North Korea’s PurpleBravo Uses Fake Job Interviews to Breach Global Networks

A long-running cyber espionage campaign linked to a North Korean threat actor known as PurpleBravo has quietly compromised thousands of systems worldwide by exploiting trust in the global hiring process. Dubbed the “Contagious Interview” campaign, the operation has targeted developers and IT professionals through fake job interviews, turning recruitment workflows into an attack vector.

Security researchers estimate that between August 2024 and September 2025, the campaign interacted with or directly targeted 3,136 IP addresses associated with organizations across multiple sectors. The scale and persistence of the activity underscore how social engineering has become a central pillar of modern state-backed cyber operations.

Inside the Contagious Interview Campaign

The Contagious Interview campaign is built around carefully crafted fake job offers that appear legitimate to experienced developers. Targets are approached through professional networking platforms, most commonly LinkedIn, by personas posing as recruiters from well-known technology companies.

Once trust is established, victims are invited to technical interviews that require them to review or run shared coding projects. These projects, often packaged as Visual Studio Code workspaces, contain malicious components hidden among otherwise functional files.

Malware Hidden in Developer Tools

PurpleBravo’s operators abuse the familiarity and trust developers place in their tools. The malicious VS Code projects deliver custom malware families, including BeaverTail and GolangGhost, which are designed to blend into development environments without raising immediate suspicion.

BeaverTail focuses on reconnaissance and credential collection, while GolangGhost provides persistent remote access. Together, they allow attackers to monitor activity, exfiltrate sensitive data, and pivot into corporate networks once a developer connects their compromised system to work infrastructure.

From Job Seekers to Corporate Networks

What makes the campaign particularly dangerous is its indirect path into organizations. Instead of attacking companies head-on, PurpleBravo compromises individuals who later connect to internal systems, source code repositories, and cloud services.

This technique effectively turns job seekers into unwitting entry points.
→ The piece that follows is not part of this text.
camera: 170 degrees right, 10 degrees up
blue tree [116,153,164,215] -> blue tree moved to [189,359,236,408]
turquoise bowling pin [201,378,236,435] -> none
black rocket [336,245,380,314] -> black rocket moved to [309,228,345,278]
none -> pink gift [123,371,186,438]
Once inside, attackers can access proprietary code, authentication tokens, and internal documentation, expanding their reach far beyond the original victim.

Global Reach and Targeted Sectors

The 3,136 IP addresses associated with the campaign span North America, Europe, and parts of Asia. Targets include software vendors, IT consultancies, financial services firms, and technology startups, sectors where developer access often overlaps with sensitive systems.

Researchers note that the geographic spread aligns with regions actively hiring remote developers, suggesting the attackers deliberately follow global labor and outsourcing trends.

Command and Control Infrastructure

The campaign relies on a distributed command and control network hosted across multiple cloud providers. Traffic analysis shows operators frequently using Astrill VPN endpoints routed through China, a pattern that has appeared in previous North Korea-linked operations.

This infrastructure allows PurpleBravo to manage infected systems, update payloads, and exfiltrate data while complicating attribution and takedown efforts.

Supply Chain Risk Through Hiring Processes

The Contagious Interview campaign highlights a growing blind spot in cybersecurity defenses. Recruitment and onboarding workflows are rarely treated as part of the attack surface, yet they now represent a direct path into sensitive environments.

By exploiting the trust inherent in job interviews and developer collaboration, PurpleBravo demonstrates how supply chain risks extend beyond software dependencies to human processes and professional networks.

Defensive Measures and Awareness

Security teams are urging organizations to educate developers about the risks of running unverified projects, even during job interviews. Using isolated environments, such as disposable virtual machines, for interview tasks can significantly reduce exposure.

On a broader level, the campaign serves as a reminder that cybersecurity is no longer confined to firewalls and endpoints. In an era of remote work and global hiring, even a job interview can become a gateway for state-backed cyber espionage.